What you should do —
Rename "class" to "taxonomic class" everywhere in the data below. Give the lines back with nothing else changed.

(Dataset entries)
_____
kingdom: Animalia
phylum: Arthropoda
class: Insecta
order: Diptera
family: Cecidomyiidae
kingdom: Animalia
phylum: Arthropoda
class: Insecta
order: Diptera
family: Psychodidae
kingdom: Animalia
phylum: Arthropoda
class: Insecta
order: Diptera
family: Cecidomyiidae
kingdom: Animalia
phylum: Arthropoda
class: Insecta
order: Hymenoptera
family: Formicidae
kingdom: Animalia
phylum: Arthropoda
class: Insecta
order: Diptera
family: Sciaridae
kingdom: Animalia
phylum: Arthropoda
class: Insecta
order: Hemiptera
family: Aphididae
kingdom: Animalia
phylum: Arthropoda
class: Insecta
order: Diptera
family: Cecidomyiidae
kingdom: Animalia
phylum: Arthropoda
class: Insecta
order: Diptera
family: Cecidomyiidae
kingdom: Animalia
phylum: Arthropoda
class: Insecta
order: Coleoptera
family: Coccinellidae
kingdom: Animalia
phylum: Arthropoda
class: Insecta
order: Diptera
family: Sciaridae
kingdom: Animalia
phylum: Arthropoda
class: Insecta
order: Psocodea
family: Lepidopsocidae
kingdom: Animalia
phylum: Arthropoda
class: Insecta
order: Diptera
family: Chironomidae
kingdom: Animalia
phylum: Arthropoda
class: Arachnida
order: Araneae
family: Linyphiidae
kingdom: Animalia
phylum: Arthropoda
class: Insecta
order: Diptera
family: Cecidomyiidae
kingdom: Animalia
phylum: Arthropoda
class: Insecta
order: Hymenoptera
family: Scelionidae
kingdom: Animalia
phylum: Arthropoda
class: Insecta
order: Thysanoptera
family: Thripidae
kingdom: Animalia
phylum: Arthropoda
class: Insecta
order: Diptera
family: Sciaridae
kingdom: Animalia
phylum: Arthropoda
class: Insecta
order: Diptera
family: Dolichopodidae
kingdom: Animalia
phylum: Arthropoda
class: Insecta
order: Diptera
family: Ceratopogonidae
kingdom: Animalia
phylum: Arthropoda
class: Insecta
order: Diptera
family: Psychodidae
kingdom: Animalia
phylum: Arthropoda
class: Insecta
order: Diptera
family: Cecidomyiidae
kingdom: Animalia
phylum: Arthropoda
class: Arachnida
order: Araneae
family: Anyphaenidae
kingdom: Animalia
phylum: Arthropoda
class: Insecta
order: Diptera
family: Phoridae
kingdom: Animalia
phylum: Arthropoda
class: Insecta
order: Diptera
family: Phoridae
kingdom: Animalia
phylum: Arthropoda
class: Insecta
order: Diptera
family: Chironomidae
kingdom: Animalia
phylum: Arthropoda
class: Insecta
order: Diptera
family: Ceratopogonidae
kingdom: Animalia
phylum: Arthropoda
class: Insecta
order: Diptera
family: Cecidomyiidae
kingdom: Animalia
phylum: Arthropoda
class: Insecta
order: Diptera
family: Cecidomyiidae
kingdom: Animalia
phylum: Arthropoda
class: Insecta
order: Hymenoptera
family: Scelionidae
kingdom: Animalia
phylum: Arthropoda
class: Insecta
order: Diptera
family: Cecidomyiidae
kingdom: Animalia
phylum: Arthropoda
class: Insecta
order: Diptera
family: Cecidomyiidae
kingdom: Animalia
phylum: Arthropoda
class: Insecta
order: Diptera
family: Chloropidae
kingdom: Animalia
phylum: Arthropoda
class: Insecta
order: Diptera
_____
Task result —
kingdom: Animalia
phylum: Arthropoda
taxonomic class: Insecta
order: Diptera
family: Cecidomyiidae
kingdom: Animalia
phylum: Arthropoda
taxonomic class: Insecta
order: Diptera
family: Psychodidae
kingdom: Animalia
phylum: Arthropoda
taxonomic class: Insecta
order: Diptera
family: Cecidomyiidae
kingdom: Animalia
phylum: Arthropoda
taxonomic class: Insecta
order: Hymenoptera
family: Formicidae
kingdom: Animalia
phylum: Arthropoda
taxonomic class: Insecta
order: Diptera
family: Sciaridae
kingdom: Animalia
phylum: Arthropoda
taxonomic class: Insecta
order: Hemiptera
family: Aphididae
kingdom: Animalia
phylum: Arthropoda
taxonomic class: Insecta
order: Diptera
family: Cecidomyiidae
kingdom: Animalia
phylum: Arthropoda
taxonomic class: Insecta
order: Diptera
family: Cecidomyiidae
kingdom: Animalia
phylum: Arthropoda
taxonomic class: Insecta
order: Coleoptera
family: Coccinellidae
kingdom: Animalia
phylum: Arthropoda
taxonomic class: Insecta
order: Diptera
family: Sciaridae
kingdom: Animalia
phylum: Arthropoda
taxonomic class: Insecta
order: Psocodea
family: Lepidopsocidae
kingdom: Animalia
phylum: Arthropoda
taxonomic class: Insecta
order: Diptera
family: Chironomidae
kingdom: Animalia
phylum: Arthropoda
taxonomic class: Arachnida
order: Araneae
family: Linyphiidae
kingdom: Animalia
phylum: Arthropoda
taxonomic class: Insecta
order: Diptera
family: Cecidomyiidae
kingdom: Animalia
phylum: Arthropoda
taxonomic class: Insecta
order: Hymenoptera
family: Scelionidae
kingdom: Animalia
phylum: Arthropoda
taxonomic class: Insecta
order: Thysanoptera
family: Thripidae
kingdom: Animalia
phylum: Arthropoda
taxonomic class: Insecta
order: Diptera
family: Sciaridae
kingdom: Animalia
phylum: Arthropoda
taxonomic class: Insecta
order: Diptera
family: Dolichopodidae
kingdom: Animalia
phylum: Arthropoda
taxonomic class: Insecta
order: Diptera
family: Ceratopogonidae
kingdom: Animalia
phylum: Arthropoda
taxonomic class: Insecta
order: Diptera
family: Psychodidae
kingdom: Animalia
phylum: Arthropoda
taxonomic class: Insecta
order: Diptera
family: Cecidomyiidae
kingdom: Animalia
phylum: Arthropoda
taxonomic class: Arachnida
order: Araneae
family: Anyphaenidae
kingdom: Animalia
phylum: Arthropoda
taxonomic class: Insecta
order: Diptera
family: Phoridae
kingdom: Animalia
phylum: Arthropoda
taxonomic class: Insecta
order: Diptera
family: Phoridae
kingdom: Animalia
phylum: Arthropoda
taxonomic class: Insecta
order: Diptera
family: Chironomidae
kingdom: Animalia
phylum: Arthropoda
taxonomic class: Insecta
order: Diptera
family: Ceratopogonidae
kingdom: Animalia
phylum: Arthropoda
taxonomic class: Insecta
order: Diptera
family: Cecidomyiidae
kingdom: Animalia
phylum: Arthropoda
taxonomic class: Insecta
order: Diptera
family: Cecidomyiidae
kingdom: Animalia
phylum: Arthropoda
taxonomic class: Insecta
order: Hymenoptera
family: Scelionidae
kingdom: Animalia
phylum: Arthropoda
taxonomic class: Insecta
order: Diptera
family: Cecidomyiidae
kingdom: Animalia
phylum: Arthropoda
taxonomic class: Insecta
order: Diptera
family: Cecidomyiidae
kingdom: Animalia
phylum: Arthropoda
taxonomic class: Insecta
order: Diptera
family: Chloropidae
kingdom: Animalia
phylum: Arthropoda
taxonomic class: Insecta
order: Diptera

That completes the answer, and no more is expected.